Keypoint coordinate data:
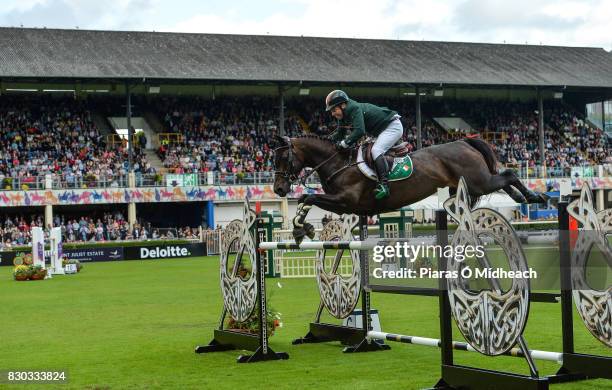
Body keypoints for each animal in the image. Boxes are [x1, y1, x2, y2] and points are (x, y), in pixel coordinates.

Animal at [270, 136, 548, 242]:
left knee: (509, 175)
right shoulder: (344, 205)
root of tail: (464, 141)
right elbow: (307, 199)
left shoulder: (346, 200)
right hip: (466, 187)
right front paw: (301, 228)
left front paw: (302, 228)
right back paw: (525, 197)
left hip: (478, 181)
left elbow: (308, 197)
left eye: (283, 159)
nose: (279, 189)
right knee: (503, 180)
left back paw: (535, 196)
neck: (338, 163)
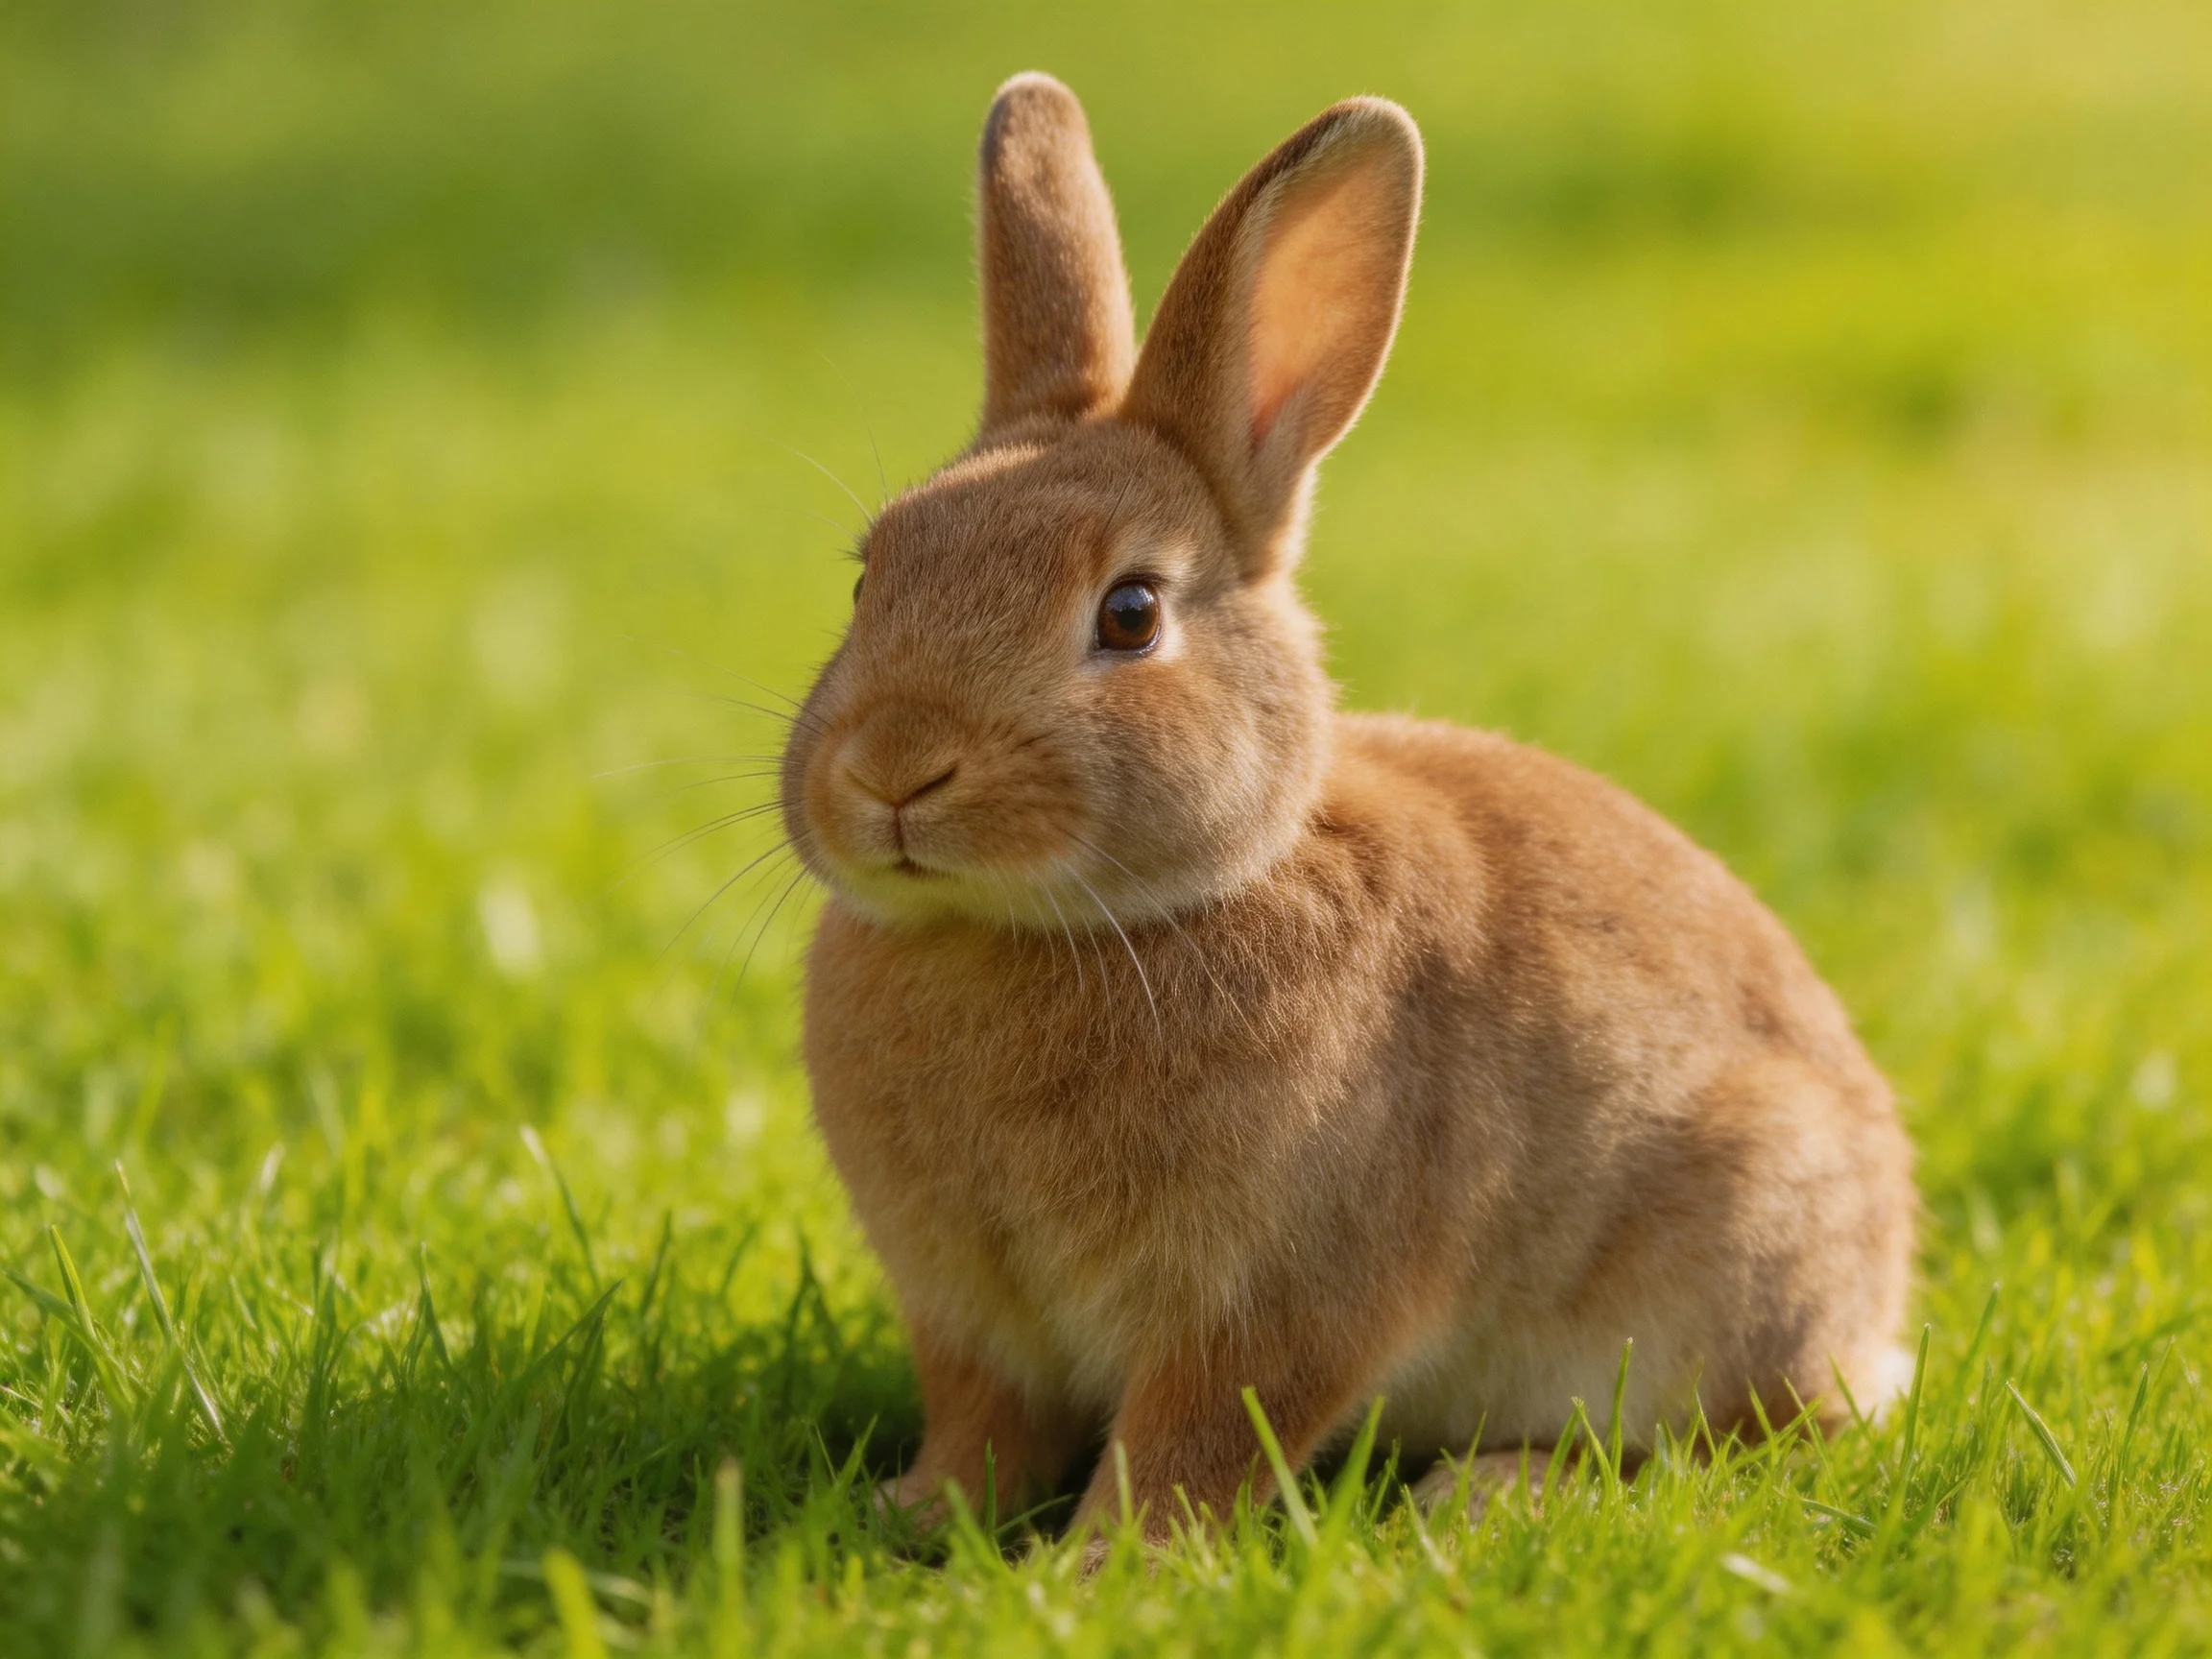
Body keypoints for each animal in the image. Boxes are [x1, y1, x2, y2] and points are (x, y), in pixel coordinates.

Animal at [777, 71, 1916, 1542]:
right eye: (870, 582)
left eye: (1130, 614)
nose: (893, 771)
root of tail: (1876, 1309)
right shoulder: (970, 1316)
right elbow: (984, 1429)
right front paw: (910, 1517)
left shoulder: (1280, 1298)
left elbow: (1193, 1444)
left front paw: (1098, 1568)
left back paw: (1487, 1495)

> **Problem**: Only what runs from the line holding "left back paw: (535, 196)" through the end of the entries above is to be given again, exactly, with every picture omitted.

> **Solution to this task**:
left back paw: (535, 196)
neck: (338, 163)
Body keypoints for each animal in the image. Boxes are [x1, y1, x2, y2] and points are (x, y), in pixel coordinates.

Animal at [777, 71, 1916, 1542]:
right eye: (870, 582)
left eye: (1130, 614)
nose: (893, 771)
root of tail: (1876, 1309)
right shoulder: (970, 1316)
right elbow: (984, 1429)
right front paw: (910, 1517)
left shoulder: (1280, 1298)
left elbow: (1193, 1444)
left front paw: (1098, 1568)
left back paw: (1487, 1495)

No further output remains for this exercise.